Аннотация:Tropomyosin molecule (TM) is a semi-rigid structure which is stiff enough to move across the surface of actin as a unit when perturbed mechanically by other actin-binding proteins such as myosin. TM is a two chain α-helical coiled coil whose periodic interactions with the F-actin helix are critical for thin filament stabilization and the regulation of muscle contraction. It is believed that non-canonical residues Asp137 and Gly126 located in the middle part of TM molecule can destabilize the
molecule at these points. Thus recently it has been shown that the Asp substitution for Leu at 137 position and the replacement of Gly126 with Ala or Arg significantly stabilize the middle part of the TM molecule [1, 2, 4]. This stabilization not only enhances maximal sliding velocity of regulated actin filaments in the in vitro motility assay at high Ca2+ concentrations but also increases Ca2+-sensitivity of the actin-myosin interaction underlying this sliding [3, 4]. To examine the effect of the substitution of Gly126 with an Arg residue or Asp137 with a Leu residue and of both substitutions within the same skeletal α-TM molecule on the position and flexibility of the N terminus of TM and the spatial arrangement of actin monomers during the ATPase cycle we labelled the recombinant wild type and mutant TMs with 5-IAF at Cys36 (which was introduced into the N-terminal part of TM by mutation C190A/S36C) and F-actin with FITC-phalloidin, incorporated them into troponin-free ghost muscle fibres and studied their polarized fluorescence at different stages of the ATPase cycle. In the absence of myosin subfragment 1 (S1), these mutations shift TM towards the periphery of the filament, dramatically enhance TM strands rigidity, and slightly increase a proportion of the switched-on subunits in F-actin. The binding of S1 to F-actin (in the absence or presence of MgADP)

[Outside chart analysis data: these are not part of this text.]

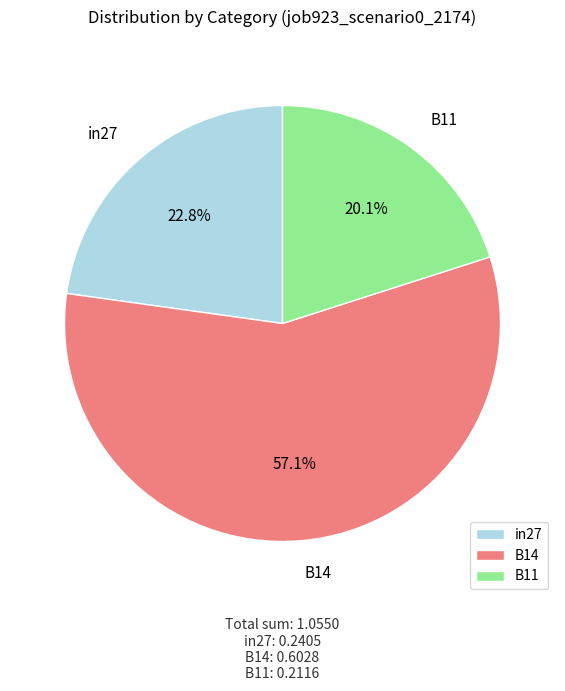

Is it true that B11 is 20% of the pie?

True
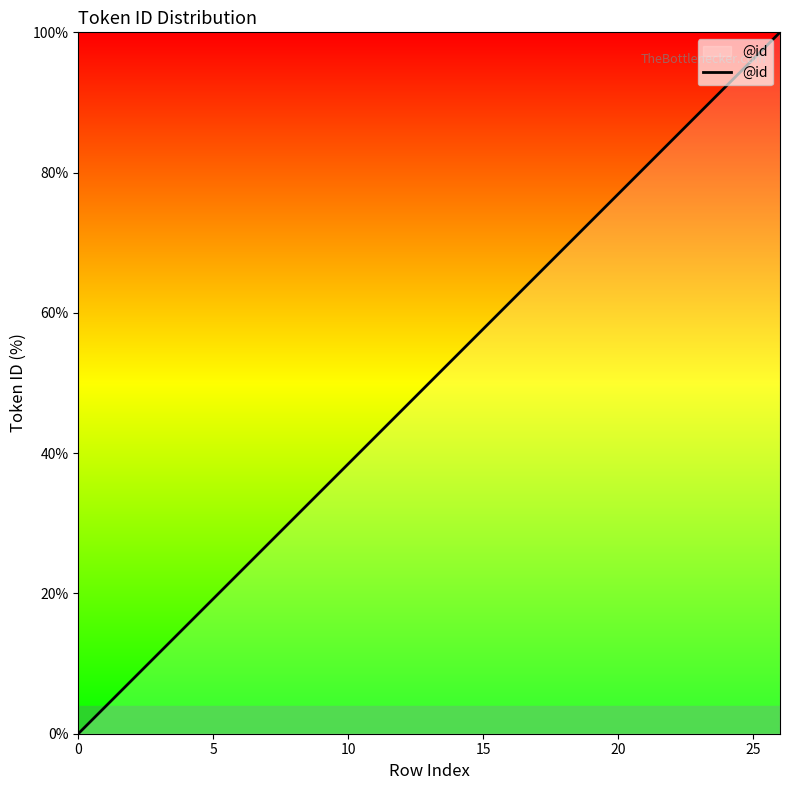

What is the difference between the maximum and minimum values?

100.0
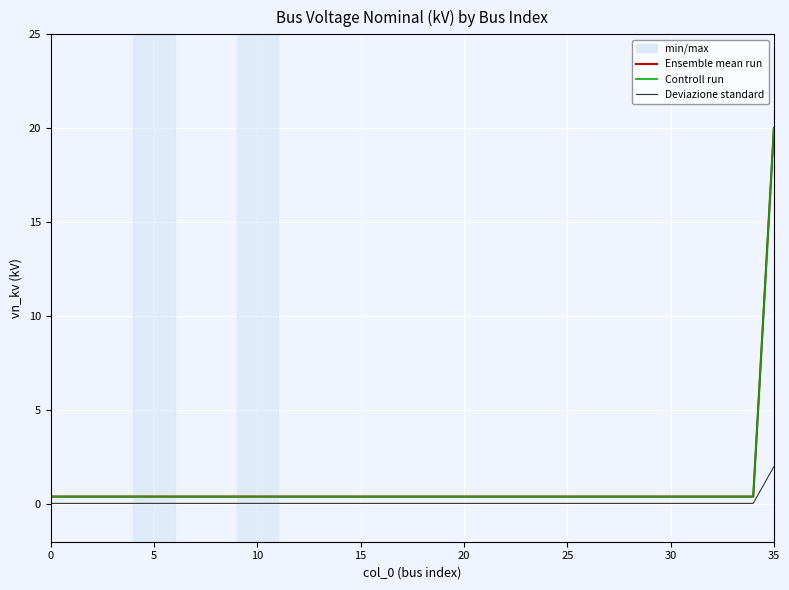

Is it true that Controll run equals 0.4 at 15?

True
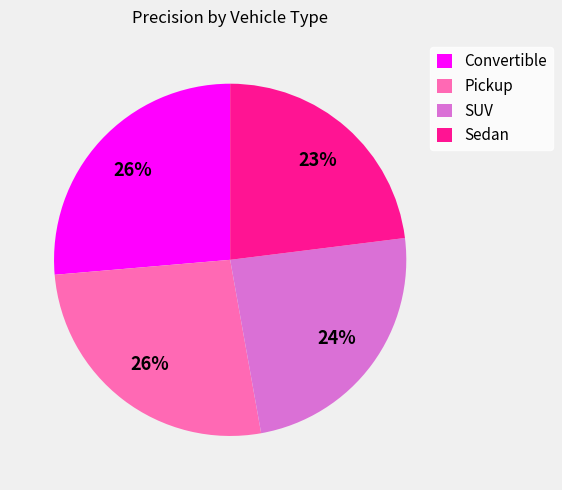

What is the smallest slice in the pie chart?

Sedan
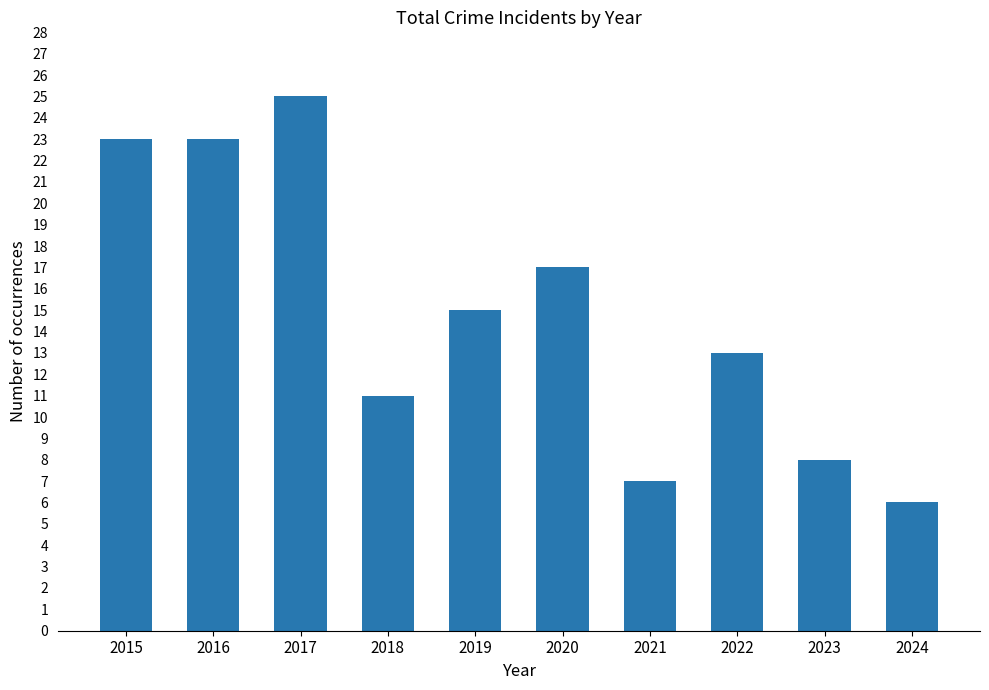

What is the value of the 10th bar from the left?

6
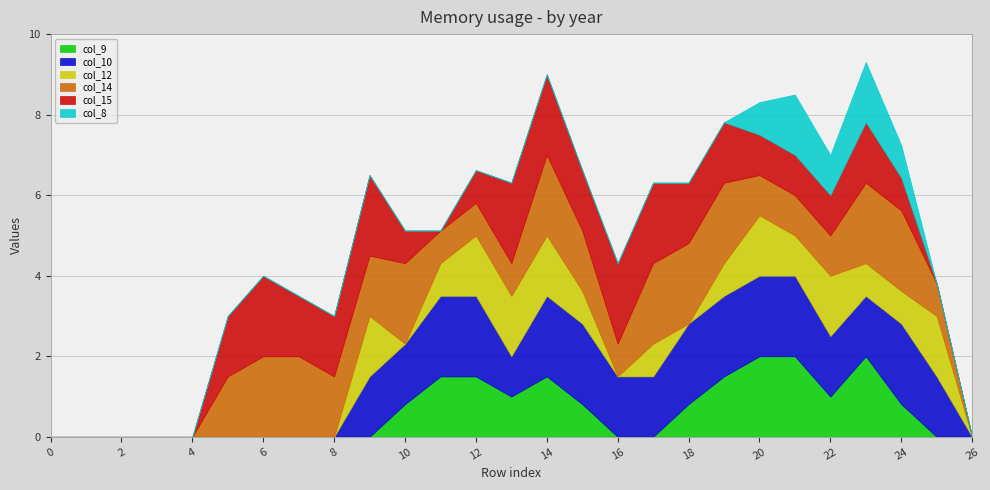

How many interior local valleys does the col_12 series have?

4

moves all mutant TMs further to the center of the filaments (towards the “open position”), which results in a decreased flexibility of the N-terminus of TM and a pronounced rotation of actin monomers to the periphery of the filaments. The latter indicates an increase in the number of the switched on actin monomers. Under conditions mimicking the weak-binding states, the mutant TMs move further to the periphery of the filament and the amount of the switched on actin monomers extremely decreases compared to that for the wild type TM. We suggest that the observed increase in Ca2+-sensitivity of actin-myosin interaction and maximal sliding velocity of actin filaments in the in vitro motility assay induced by Asp137Leu and Gly126Arg substitutions in TM [3, 4] may result
from the enhanced efficiency of the cross-bridge work caused by the abnormal TM shift further towards the center and periphery of the filaments at the strong-binding and weak-binding states, respectively. This work was supported by RFBR (grants 14-04-00454-a, 12-04-00411-a, and 13-04-40099-H).